Patrolman Tim Schortgen in Defiance, Ohio, says he’ll lose about $2,000 annually in overtime pay if the proposed Department of Labor changes to overtime rules go through. “That’s a big reduction,” he says. “Money I can’t put toward my daughter Adrian’s college education. This comes down to protecting the 40-hour workweek. With homeland security needs increasing demands on state and local security, we’re being asked to work longer, for less.”
 

Pete

Repete
Originally cut and pasted by Sparx because he does not have original thought he just copies

Patrolman Tim Schortgen in Defiance, Ohio, says he’ll lose about $2,000 annually in overtime pay if the proposed Department of Labor changes to overtime rules go through. “That’s a big reduction,” he says. “Money I can’t put toward my daughter Adrian’s college education. This comes down to protecting the 40-hour workweek. With homeland security needs increasing demands on state and local security, we’re being asked to work longer, for less.”
A LIE, he will not lose $2K annually, he will just not get that over and above his regular pay. OT is not mandatory, and he might be asked to or he can be given comp time. Poor officer Schortgen needs to learn to 1. Manage finances better like the rest of us, 2. Get a PT job to make up the wopping $2K a year, 3. Tell little Adrian to get a student loan.

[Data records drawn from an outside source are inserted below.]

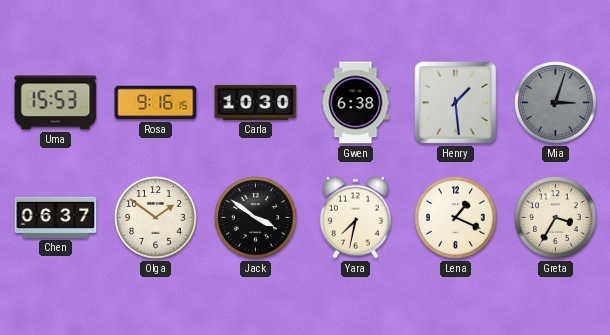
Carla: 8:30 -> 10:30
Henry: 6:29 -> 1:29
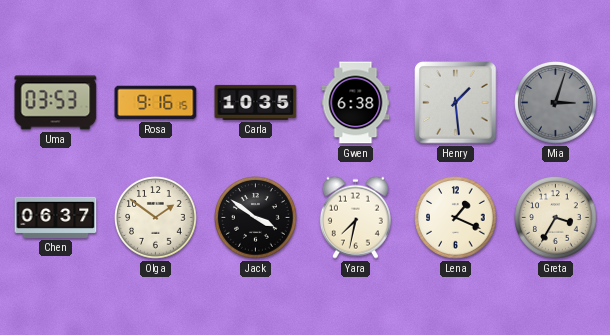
Uma: 15:53 -> 03:53
Carla: 10:30 -> 10:35
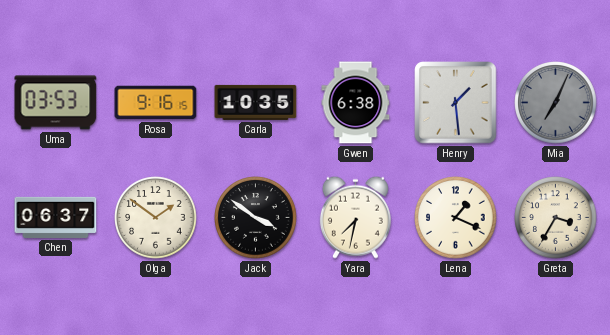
Mia: 3:03 -> 7:04
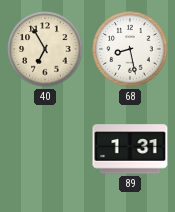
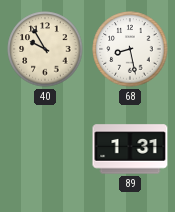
40: 6:55 -> 9:55
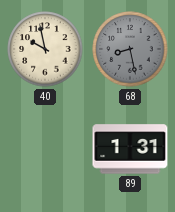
40: 9:55 -> 9:58
68 dial: white -> grey
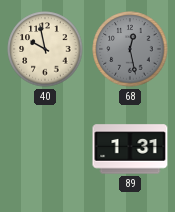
68: 8:28 -> 12:28
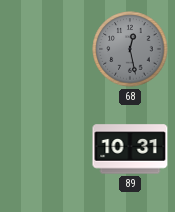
40: 9:58 -> none
89: 1:31 -> 10:31
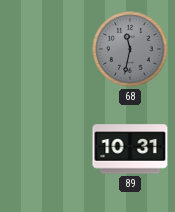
68: 12:28 -> 11:32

Although this article says he will lose $2K it doesn't say what he makes a year either. If he is losing $2K from a $20K annual salary you bet your sweet ass they would have used it in the article to well up tears. I have a feeling that losing $2K a year in OT for someone making $60K would get less sympathy. Tricklery from the lefty press, nah that wouldn't do that.

I also liked how little Adrian's college was used. If old Officer Tim would have siad "Well you know now I am going to have to wait until next spring to but that hot tub." it wouldn't have made the paper.
 

Pete

Repete
Originally posted by Sparx
After patrolling the streets of Toledo, Ohio, police officer Tim Steedman looks forward to spending his time off with his two sons. Because the proposed Department of Labor rules change could mean the city won’t have to pay time-and-a-half for more than 40 hours, Steedman, a single father, worries his employer might start demanding he work overtime. “We’re at least 70 officers short now,” he explains. “If the city doesn’t have to pay time-and-half, it’ll force us in to work all the time.”

He might win the GD lottery too and stop working altogether. If he is worried about not spending time with his kids, GET A DIFFERENT JOB, adults have to make decisions all the time. Cake=eat
 

Pete

Repete
Originally posted by Sparx

A proposed change in the Fair Labor Standards Act (FLSA) regulations could immediately hurt household finances for Kurtycz. His wife, Holley, a full-time nurse at a nonunion workplace, would become exempt from federal overtime pay protections under a Bush administration proposal and might lose as much as 25 percent of her income if it goes into effect. “This would greatly affect our household finances,” says Kurtycz.

Full time nurse, now there is a sweat shop job if I have ever heard of one. Sounds like someone has come to rely on 25% of their income coming from OT....STUPID MOVE !!